Nearly a year after the invasion, Putin is locked in a grinding stalemate. He has lost nearly 50 per cent of the territory Russia gained in eastern Ukraine during the early phase of the invasion. Russia’s military material and manpower losses have been immense and Moscow faces a harsh regime of Western economic sanctions.

Where does this leave the Sino-Russian alliance and what are its implications for India? Several preliminary assessments can be laid out.

First, instead of delivering a final blow to the US primacy in the international system, Putin and Xi have facilitated the resurrection of Western unity under American leadership. The Ukraine invasion has also allowed the US to put simultaneous pressure on both China and Russia.

In Europe, Putin’s war has helped the US galvanise and expand NATO. The Russian invasion has also triggered the fear of Chinese territorial expansionism in Asia. This has led to the strengthening of US bilateral alliances with Australia and Japan. Washington has significantly raised its military and political support for Taipei and is making it harder for Xi to embark on an invasion of Taiwan.

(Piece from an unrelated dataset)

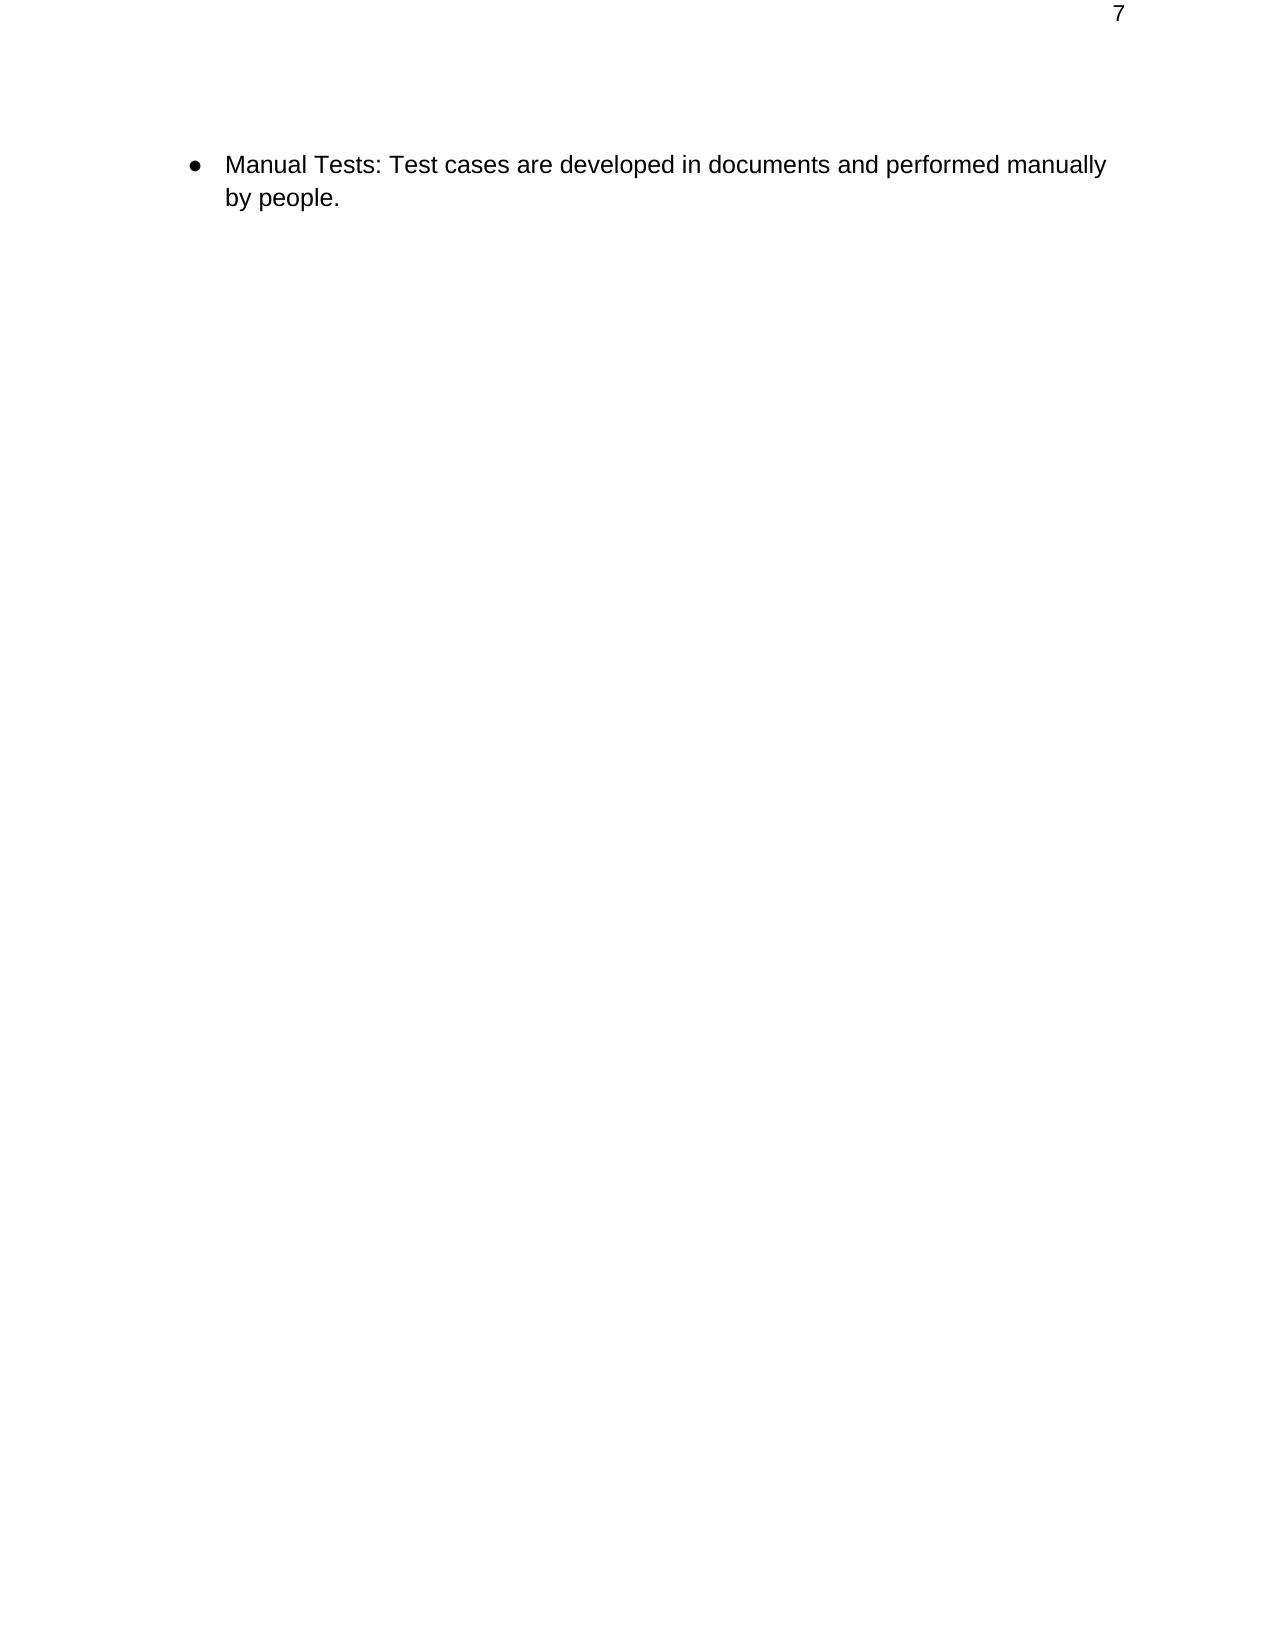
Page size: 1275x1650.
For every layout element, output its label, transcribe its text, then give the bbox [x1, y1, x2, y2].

list Manual Tests: Test cases are developed in documents and performed manually by people. [187, 150, 1125, 212]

Second, the Sino-Russian alliance and the Ukraine war have seen two reluctant and pacifist powers — Germany and Japan — join the battle against Moscow and Beijing. Japan and Germany happen to be the world’s third and fourth largest economies and their mobilisation significantly alters the so-called “correlation of forces” between the West and the Moscow-Beijing axis. Both Berlin and Tokyo are now committed to raising their defence spending to cope with the security challenges from Moscow and Beijing.

Despite their huge stakes in economic engagement with Russia and China, Berlin and Tokyo have had no choice but to join Washington in ramping up the commercial pressure against Russia and China.

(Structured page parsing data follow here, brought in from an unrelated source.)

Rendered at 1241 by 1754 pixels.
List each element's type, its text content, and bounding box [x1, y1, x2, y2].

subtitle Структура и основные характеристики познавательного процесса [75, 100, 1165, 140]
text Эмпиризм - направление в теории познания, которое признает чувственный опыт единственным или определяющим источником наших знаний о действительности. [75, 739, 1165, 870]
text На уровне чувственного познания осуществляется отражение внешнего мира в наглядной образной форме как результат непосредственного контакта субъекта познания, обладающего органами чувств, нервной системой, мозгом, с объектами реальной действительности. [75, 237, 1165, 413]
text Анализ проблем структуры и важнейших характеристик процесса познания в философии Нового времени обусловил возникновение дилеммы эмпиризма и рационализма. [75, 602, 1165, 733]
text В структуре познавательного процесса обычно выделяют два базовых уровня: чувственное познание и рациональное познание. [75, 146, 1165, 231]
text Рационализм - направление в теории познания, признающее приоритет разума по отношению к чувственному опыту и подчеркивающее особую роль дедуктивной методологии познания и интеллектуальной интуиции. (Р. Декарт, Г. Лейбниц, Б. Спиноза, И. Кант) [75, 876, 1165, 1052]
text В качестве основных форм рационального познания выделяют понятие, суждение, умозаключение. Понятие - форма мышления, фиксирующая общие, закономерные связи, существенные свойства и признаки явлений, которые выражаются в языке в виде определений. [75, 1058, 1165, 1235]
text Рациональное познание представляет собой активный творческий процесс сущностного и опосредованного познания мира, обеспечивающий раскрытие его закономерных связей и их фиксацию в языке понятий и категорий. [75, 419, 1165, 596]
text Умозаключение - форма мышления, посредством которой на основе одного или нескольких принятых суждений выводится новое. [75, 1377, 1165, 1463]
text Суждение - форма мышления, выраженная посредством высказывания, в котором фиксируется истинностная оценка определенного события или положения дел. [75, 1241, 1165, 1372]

Third, if Russia and China thought they could dominate Eurasia through an alliance, Washington is doing something similar to bring its alliances and partnerships in Europe and Asia closer. We saw the leaders of America’s Asian allies join for the first time a NATO summit last June in Madrid. NATO, in turn, has promised to take a greater interest in shaping the Indo-Pacific balance of power.

Fourth, while the jury is out on the future of the Sino-Russian alliance, there is a growing prospect that Moscow will become more beholden to Beijing after Putin’s military misadventure in Ukraine. The poor Russian strategic performance may have diminished Putin’s standing with Xi and complicated China’s plans, but Beijing is unlikely to abandon Moscow. A weakened Putin will remain a valuable asset for Xi even as Beijing seeks to blunt some of the new Western hostility to China.

Finally, India’s discomfort in the messy menage a trois with Russia and China will only grow. The Sino-Russian alliance puts India in a terrible predicament: China can ramp up, at will, the military pressure on the disputed border with India; Delhi depends on Russian military supplies to cope with the PLA challenge; and Moscow is now a junior partner to Beijing. This is certainly not a nice place for Delhi to be in.

To make matters worse, the dependence on Russian arms has severely constrained India’s position on Ukraine and cast a shadow over Delhi’s engagement with Europe and the US. If the Russian partnership was long seen as the key to India’s “strategic autonomy”, Delhi’s arms dependence on Moscow is now the biggest constraint on India’s freedom of action.

Nearly three decades ago, India turned to Russia and China to promote a multipolar world amidst a unipolar moment dominated by the US. As it faced the prospect of a unipolar Asia dominated by a rising and assertive China, Delhi has turned to the US and its allies to restore the regional balance of power. The transition, however, has at once become more urgent and complicated by the new Sino-Russian alliance and President Putin’s war against Ukraine.